For 20 years permanent arrivals have outnumbered departures by 30,000 a year. It is a swing of 40,000. Most of those who are leaving are skilled and young. Now the border has opened the planes are full not of tourists but Kiwis. The Reserve Bank says the border opening will exacerbate skill shortages.
The Government has treated skilled migrants appallingly. They were attracted with the promise that their partners and children could also be able to join them. Labour reneged on that promise.
I know a computer technician who was separated from her 11-year-old daughter for more than 18 months. They were traumatised.
Now they have discovered the state of our schools and health system. They are experiencing the cost of living. Why would they not leave for Australia, rated by immigrants as the seventh best country to migrate to, where she can earn 40 per cent more?
For the families of skilled migrants the border has not opened. They must obtain a partnership visa. Radio New Zealand reports last week just 1000 have been issued. People are waiting on the phone to Immigration for up to five hours.

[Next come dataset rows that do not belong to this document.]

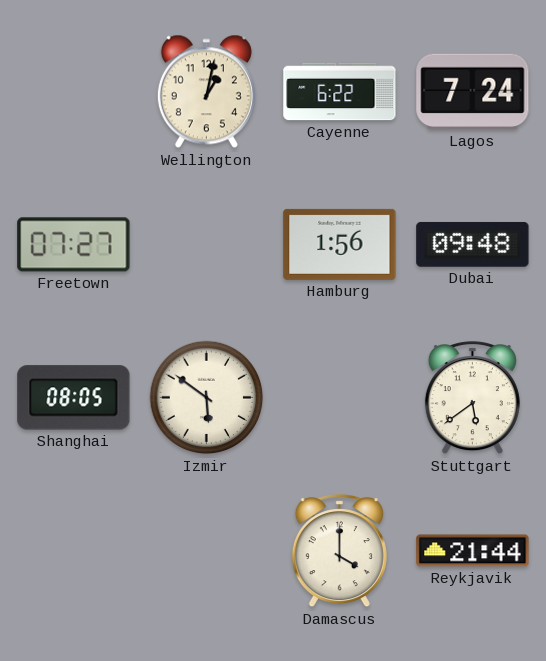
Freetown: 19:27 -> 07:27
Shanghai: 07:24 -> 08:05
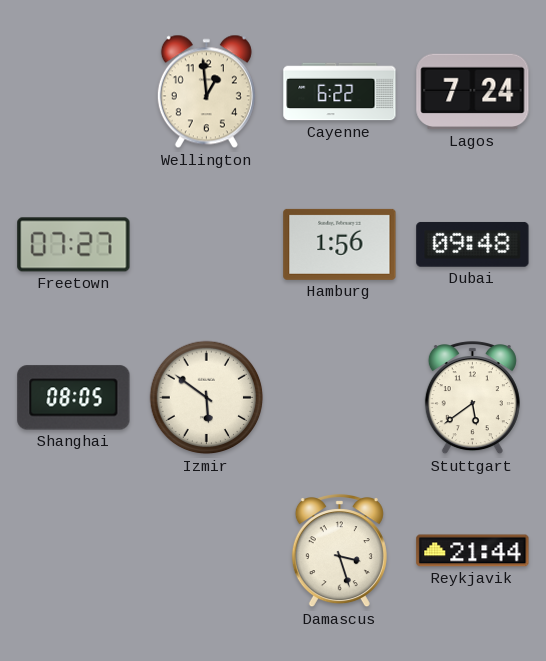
Wellington: 1:02 -> 12:59
Damascus: 4:00 -> 3:27
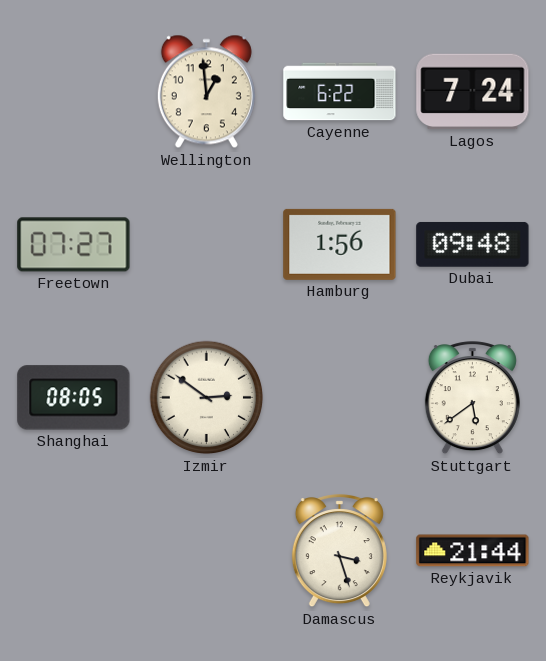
Izmir: 5:51 -> 2:51
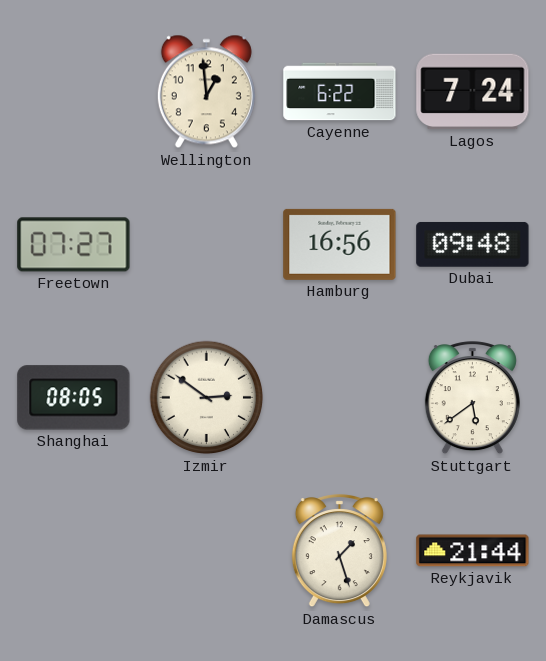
Hamburg: 1:56 -> 16:56
Damascus: 3:27 -> 1:27
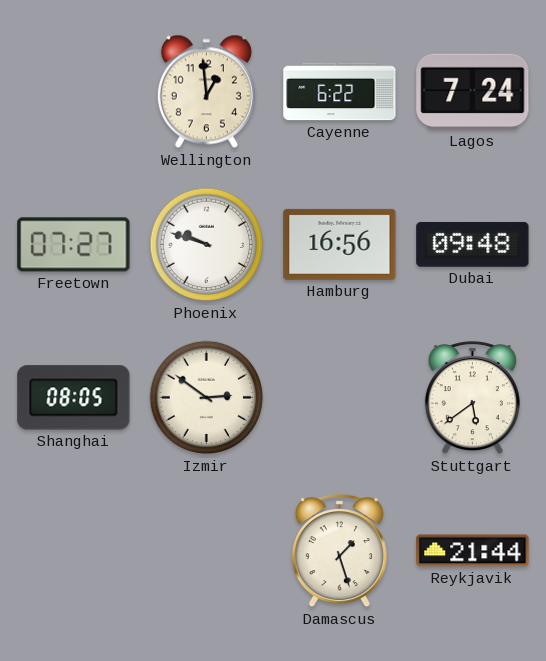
Phoenix: none -> 9:48
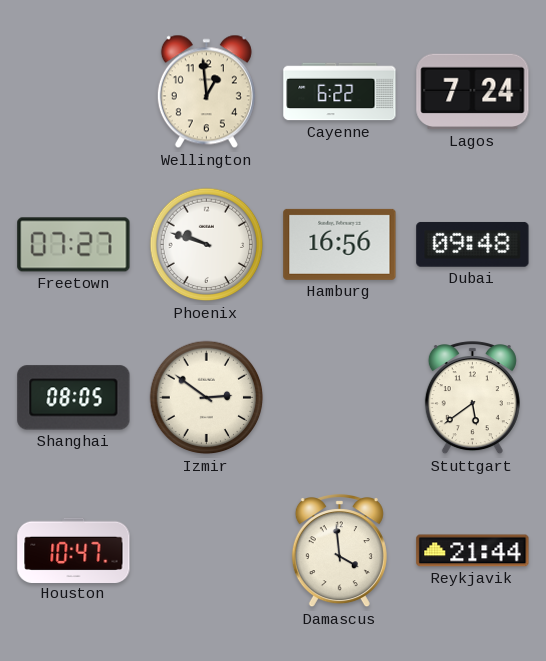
Houston: none -> 10:47
Damascus: 1:27 -> 3:59
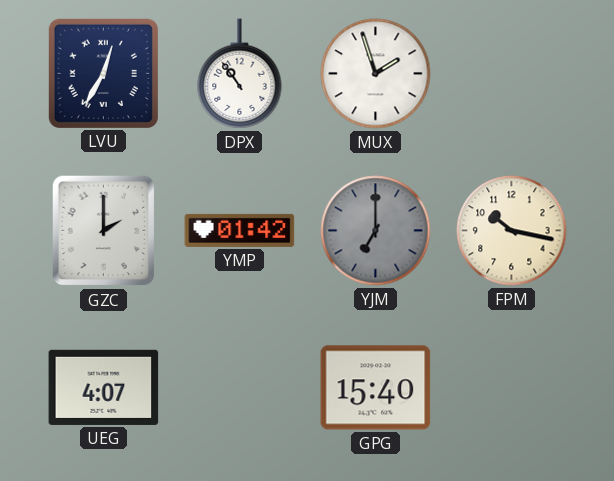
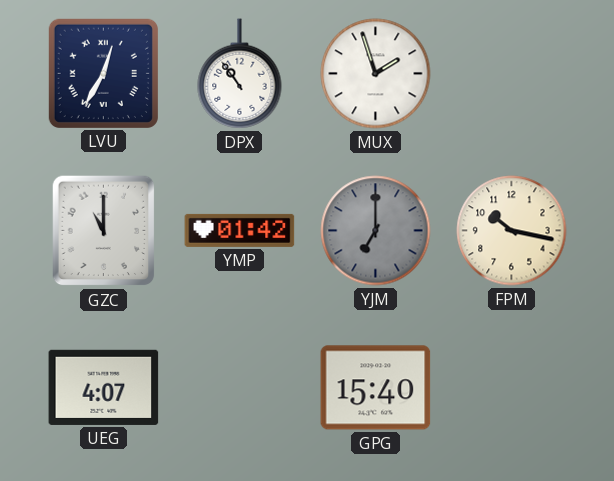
GZC: 2:00 -> 11:00
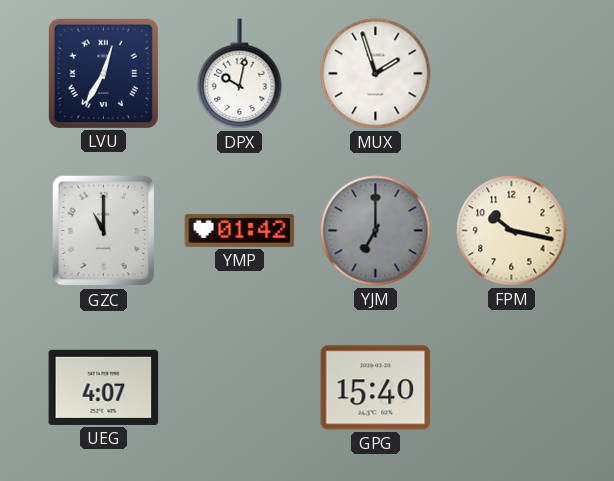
DPX: 10:54 -> 10:02
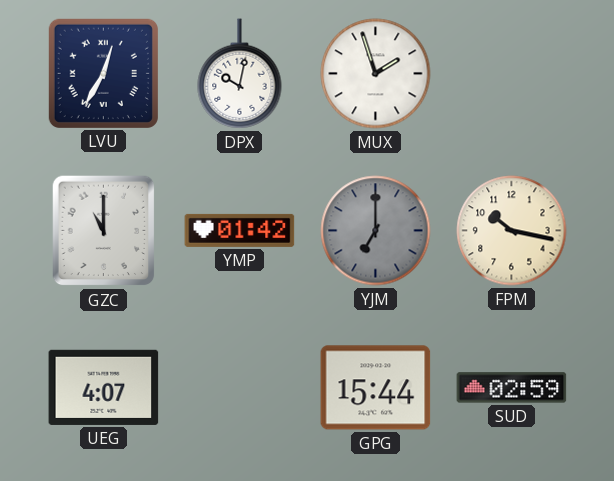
GPG: 15:40 -> 15:44
SUD: none -> 02:59
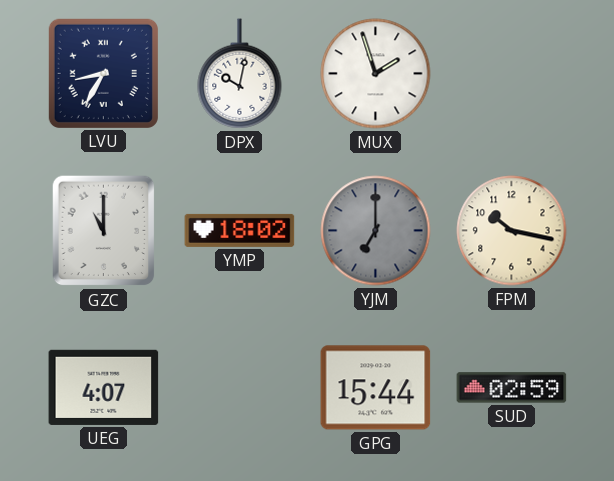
LVU: 12:35 -> 8:35
YMP: 01:42 -> 18:02
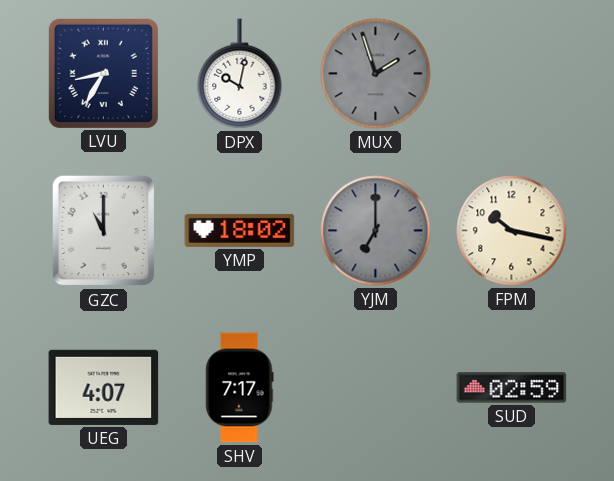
MUX dial: white -> grey
SHV: none -> 7:17
GPG: 15:44 -> none
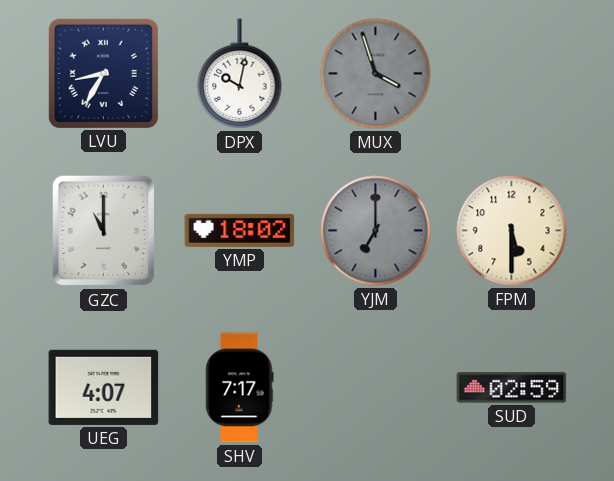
MUX: 1:57 -> 3:57
FPM: 10:17 -> 5:30
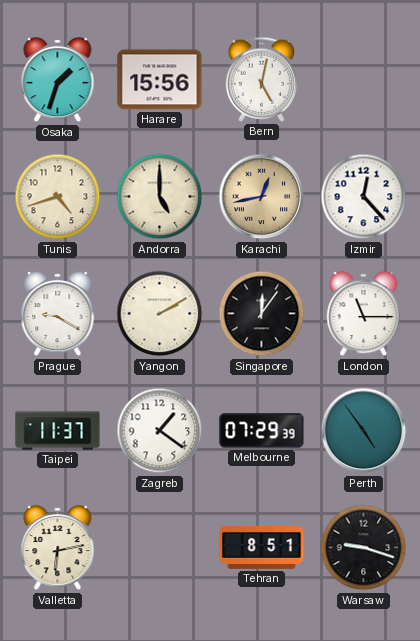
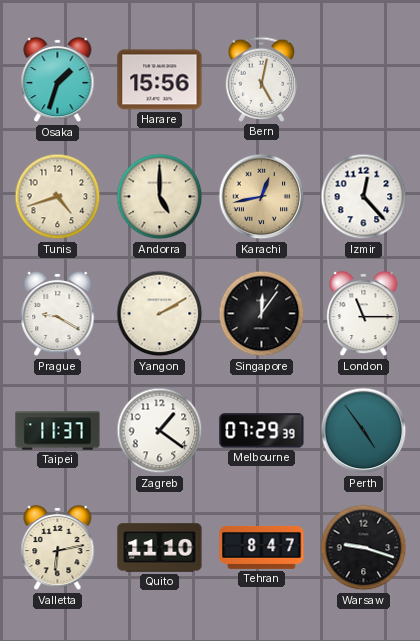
Quito: none -> 11:10
Tehran: 8:51 -> 8:47
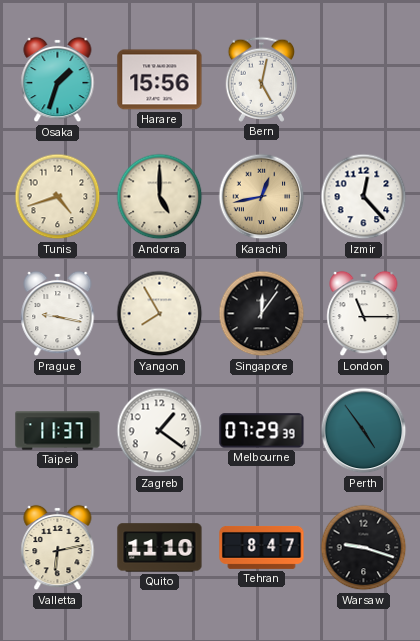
Prague: 9:20 -> 9:17
Yangon: 2:10 -> 7:55
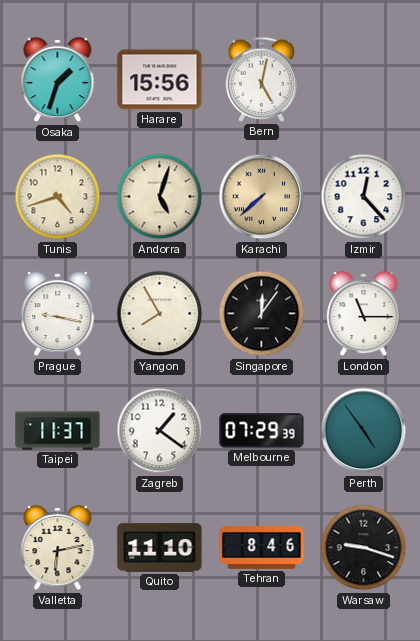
Andorra: 5:00 -> 5:03
Karachi: 12:43 -> 7:38
Tehran: 8:47 -> 8:46
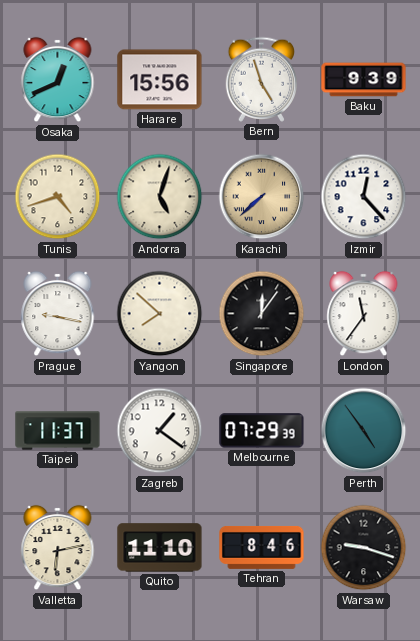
Osaka: 1:33 -> 12:41
Bern: 5:02 -> 4:57
Baku: none -> 9:39
Yangon: 7:55 -> 7:52
London: 11:15 -> 11:36
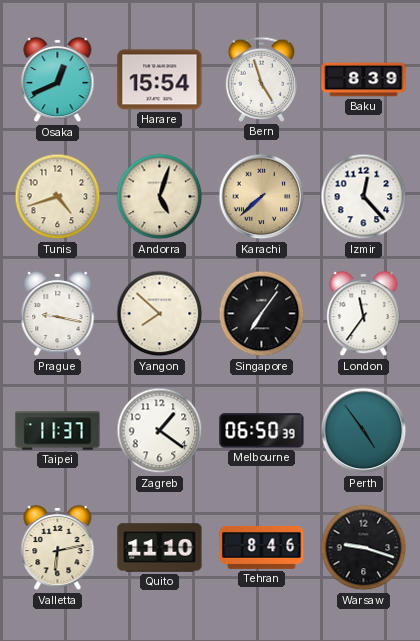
Harare: 15:56 -> 15:54
Baku: 9:39 -> 8:39
Singapore: 12:06 -> 7:06
Melbourne: 07:29 -> 06:50
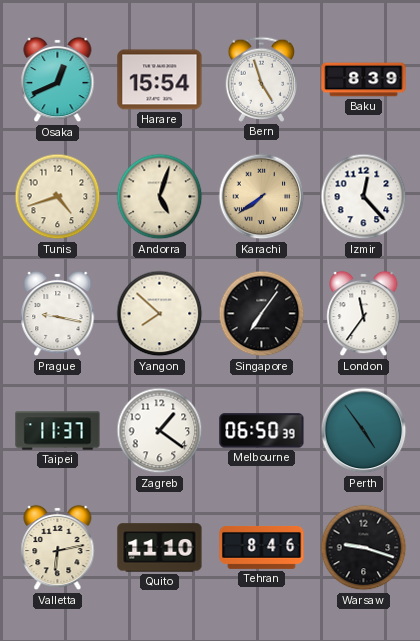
Karachi: 7:38 -> 7:39
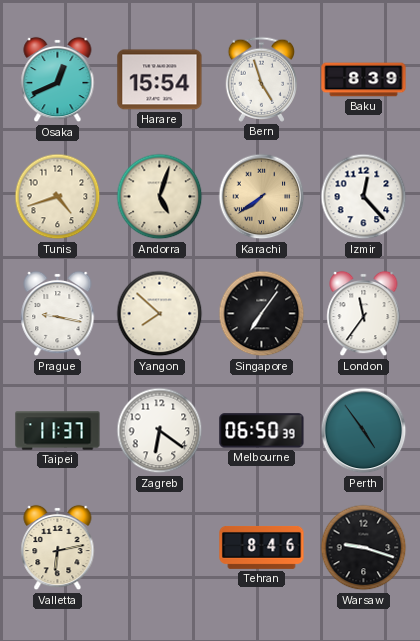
Zagreb: 1:21 -> 6:21
Quito: 11:10 -> none
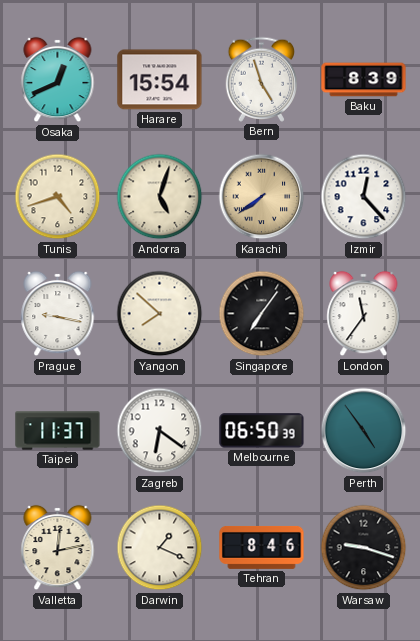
Valletta: 6:13 -> 12:13
Darwin: none -> 1:19
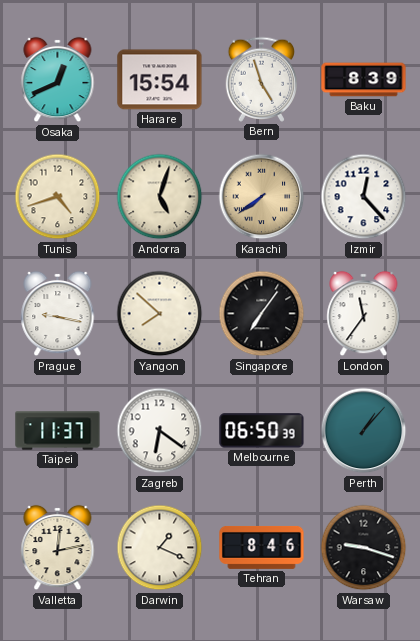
Perth: 4:54 -> 1:07
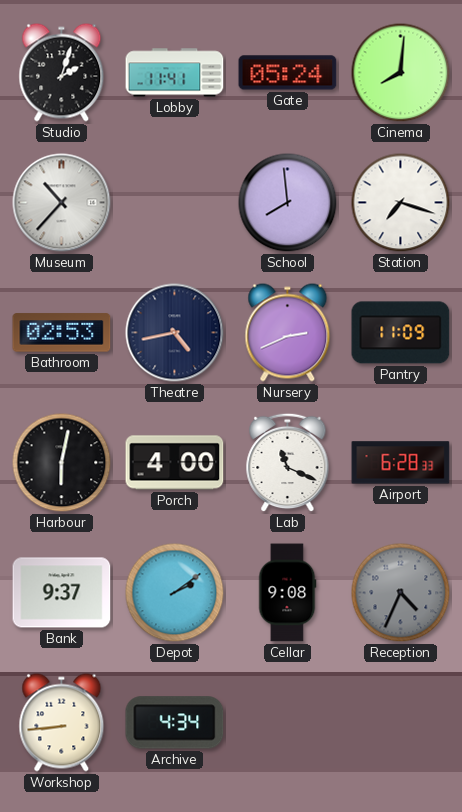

When other countries are making it easier for skilled migrants New Zealand is continuing to make it very difficult. In the next 12 months the brain drain will become a flood.
The government should fund what we need, a skilled workforce, says Richard Prebble. Photo / 123RF
In the 50s when GPs made house calls and plumbers were available we had open immigration from Britain. We could have open immigration from countries that share our democratic values. But immigration is a temporary fix.
The real solution is to train our own. We have to start with the schools.
The latest data released by researchers last week reveals just 22 per cent of secondary pupils in decile 10 schools attended regularly last year. That is not a misprint. Seventy-eight per cent did not attend regularly.
The Labour Government's all-spin solution is yet another TV campaign.
We know from Charter schools that paying schools for the number of pupils they teach rather than the number they enrol will solve attendance.
We must stop funding education for "bums on seats" or rather "bums enrolled". The policy just produces bums.
The Government should fund what we need, a skilled workforce.
We know the skills we need. It is the skills employers want visas for.
The Government should call for proposals to train New Zealanders for those skills. Not just from our Soviet-style state monopoly education system that has failed to produce these skills but from the whole community.
I headed a Cabinet committee to tackle long-term unemployment. Our research showed the long-term unemployed were those with no skills.
The Access training scheme, to the horror of the Education Department, called for training proposals from anyone who could teach an employable skill. Courses were measured solely by their success in getting full-time employment. It was a huge success. Why not? For hundreds of years people have learned skills on the job.
The Access Scheme failed when the bureaucrats persuaded the next government that graduating from one course to another was success. Trainees went from one useless course to another.
If we only pay for what we want we could very quickly upskill the country. Otherwise, you know what you are in when there is no plumber.
- Richard Prebble is a former leader of the Act Party and a former member of the Labour Party.